About this exercise: Copy out each line of the data that includes the string "from".

---- Working data

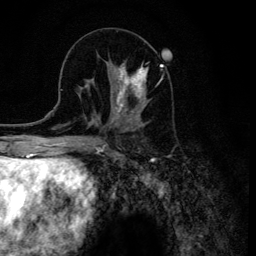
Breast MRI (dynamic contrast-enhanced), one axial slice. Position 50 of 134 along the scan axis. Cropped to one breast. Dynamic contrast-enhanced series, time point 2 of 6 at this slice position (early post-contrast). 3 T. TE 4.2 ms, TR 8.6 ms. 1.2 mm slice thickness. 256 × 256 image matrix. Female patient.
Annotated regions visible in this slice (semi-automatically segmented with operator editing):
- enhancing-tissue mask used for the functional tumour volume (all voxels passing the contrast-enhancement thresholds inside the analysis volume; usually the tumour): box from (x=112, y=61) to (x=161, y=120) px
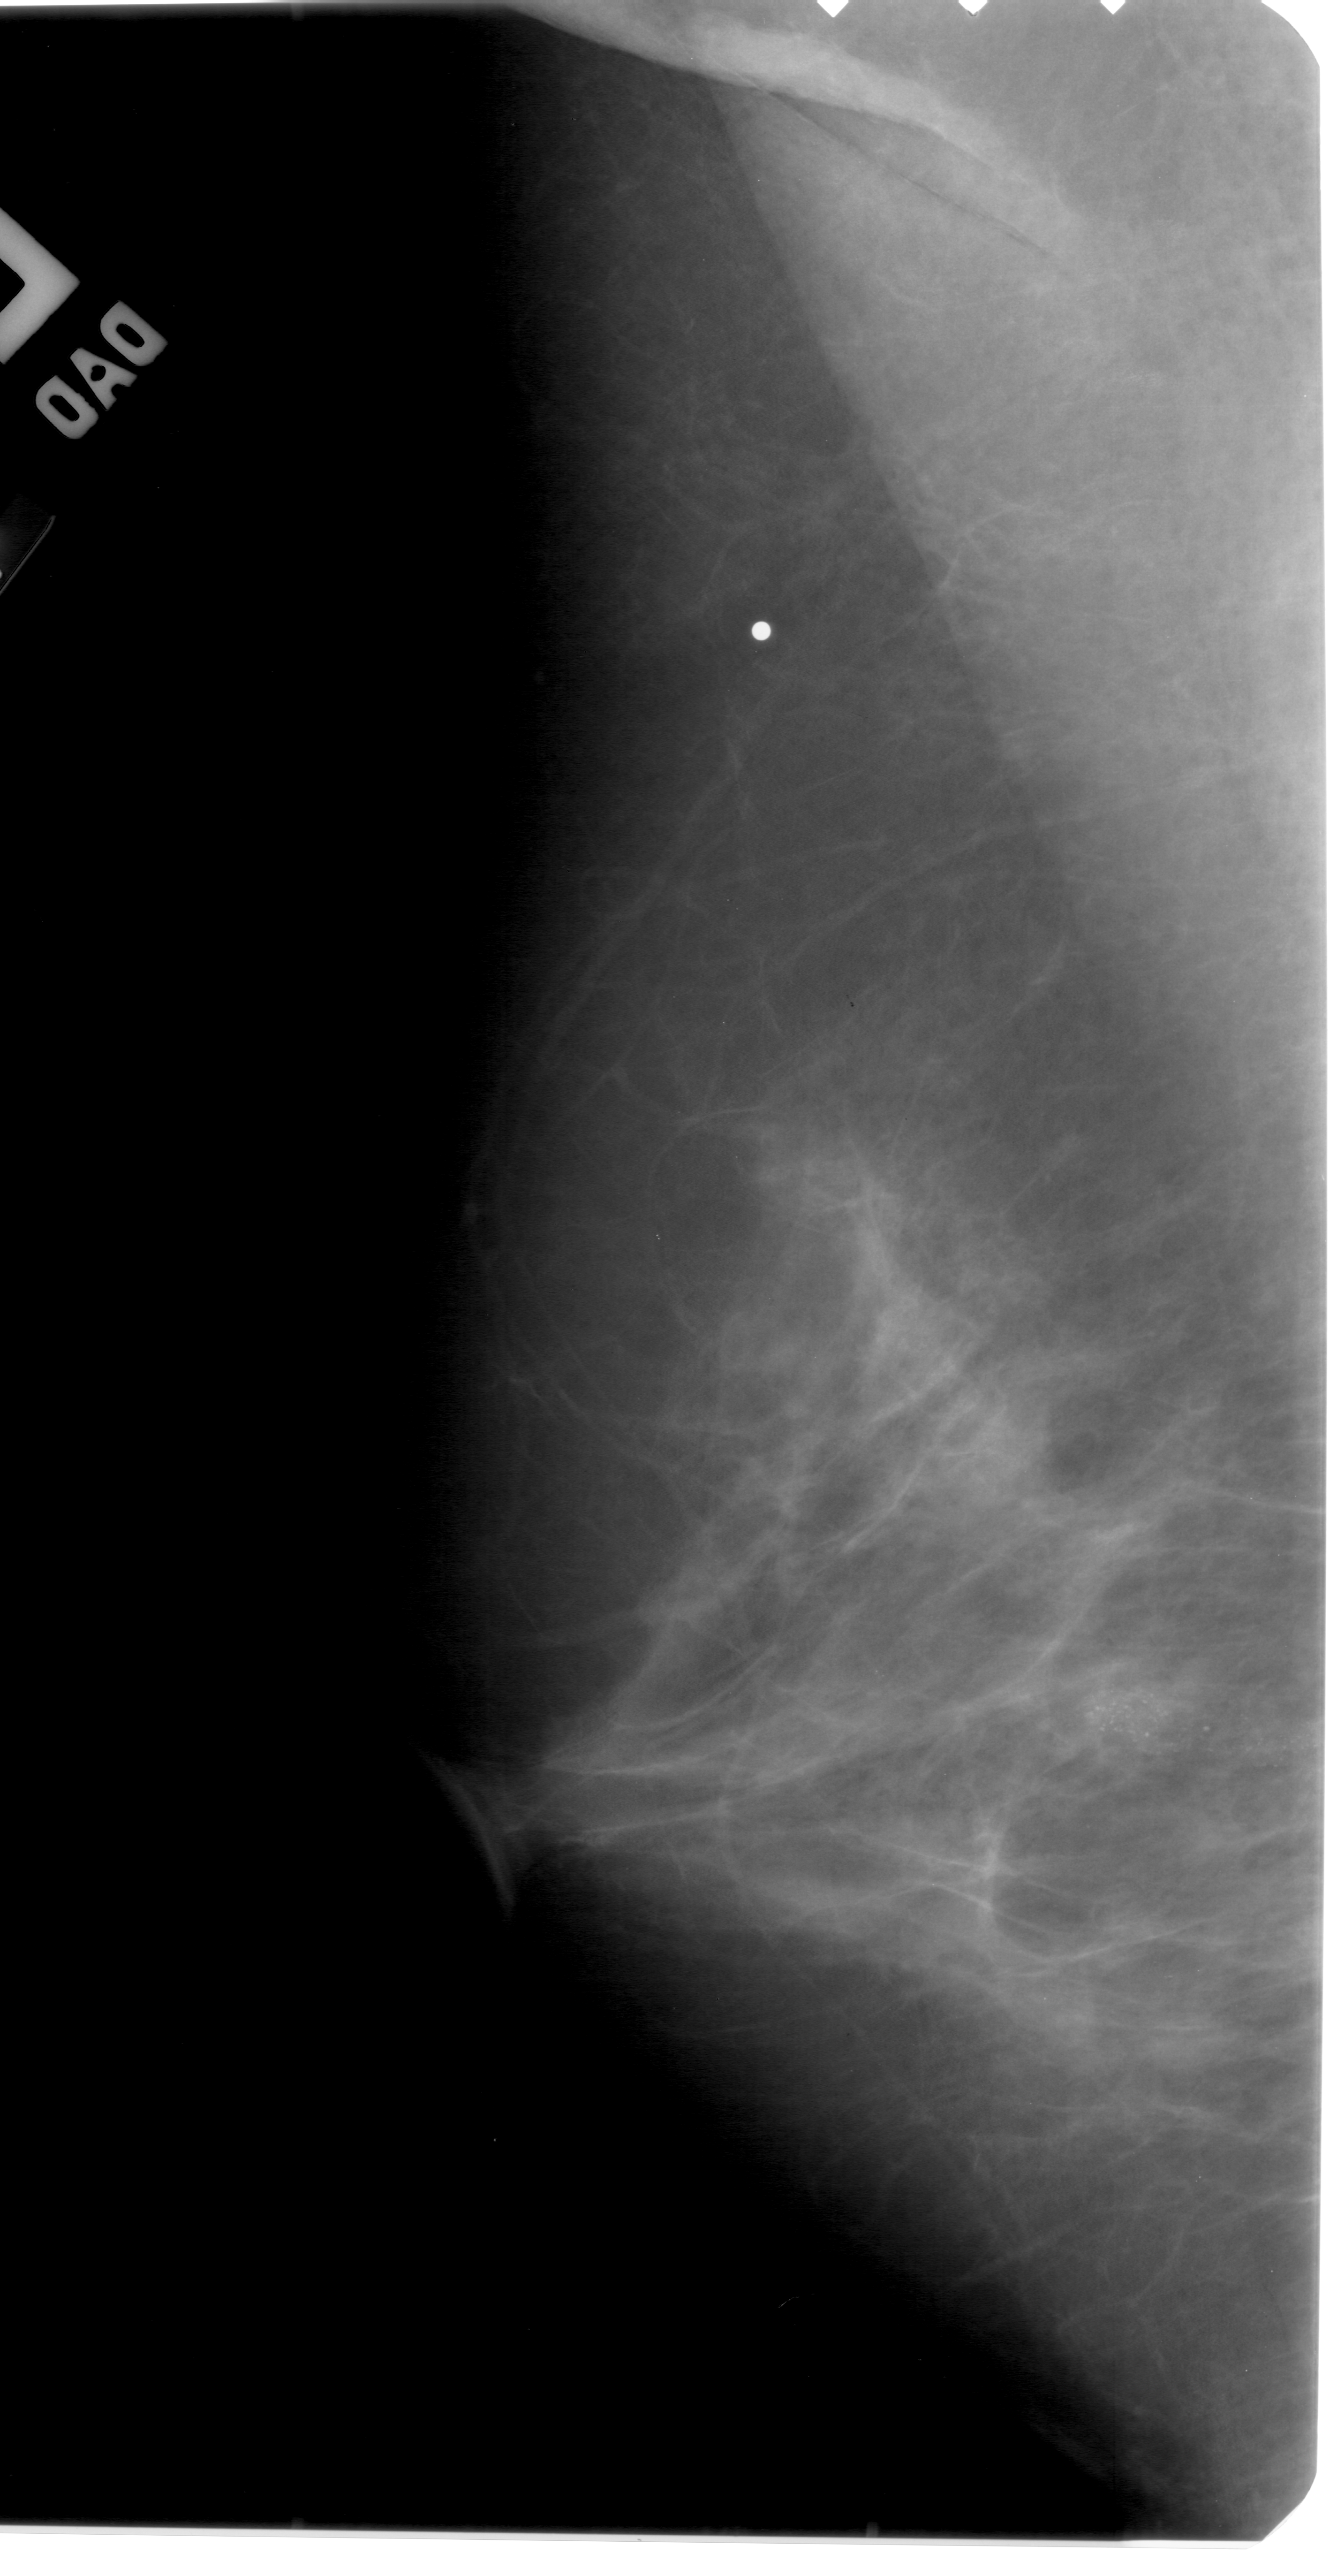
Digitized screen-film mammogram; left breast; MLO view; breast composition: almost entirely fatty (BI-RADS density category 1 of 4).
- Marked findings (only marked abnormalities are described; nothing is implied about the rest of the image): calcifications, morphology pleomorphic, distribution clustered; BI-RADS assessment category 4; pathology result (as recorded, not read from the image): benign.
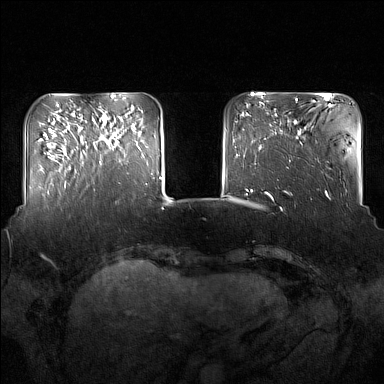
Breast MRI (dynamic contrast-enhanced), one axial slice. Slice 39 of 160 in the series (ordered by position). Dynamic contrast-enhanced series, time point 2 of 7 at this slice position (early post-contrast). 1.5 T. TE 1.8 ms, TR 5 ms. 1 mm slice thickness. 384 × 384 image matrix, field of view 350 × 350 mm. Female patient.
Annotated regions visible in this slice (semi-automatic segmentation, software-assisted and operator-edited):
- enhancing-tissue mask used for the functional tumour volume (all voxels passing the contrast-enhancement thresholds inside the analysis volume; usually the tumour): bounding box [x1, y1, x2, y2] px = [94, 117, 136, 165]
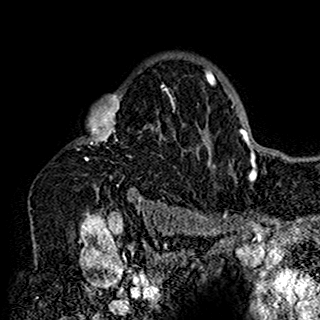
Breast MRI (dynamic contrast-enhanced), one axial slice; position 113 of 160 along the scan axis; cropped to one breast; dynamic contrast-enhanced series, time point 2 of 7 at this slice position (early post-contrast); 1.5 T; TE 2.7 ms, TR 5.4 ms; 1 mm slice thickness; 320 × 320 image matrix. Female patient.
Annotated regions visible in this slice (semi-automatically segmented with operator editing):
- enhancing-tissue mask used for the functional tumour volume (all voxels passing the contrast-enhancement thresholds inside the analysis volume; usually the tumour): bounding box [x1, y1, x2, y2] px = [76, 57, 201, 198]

--------

Response box:
- enhancing-tissue mask used for the functional tumour volume (all voxels passing the contrast-enhancement thresholds inside the analysis volume; usually the tumour): box from (x=112, y=61) to (x=161, y=120) px
- Marked findings (only marked abnormalities are described; nothing is implied about the rest of the image): calcifications, morphology pleomorphic, distribution clustered; BI-RADS assessment category 4; pathology result (as recorded, not read from the image): benign.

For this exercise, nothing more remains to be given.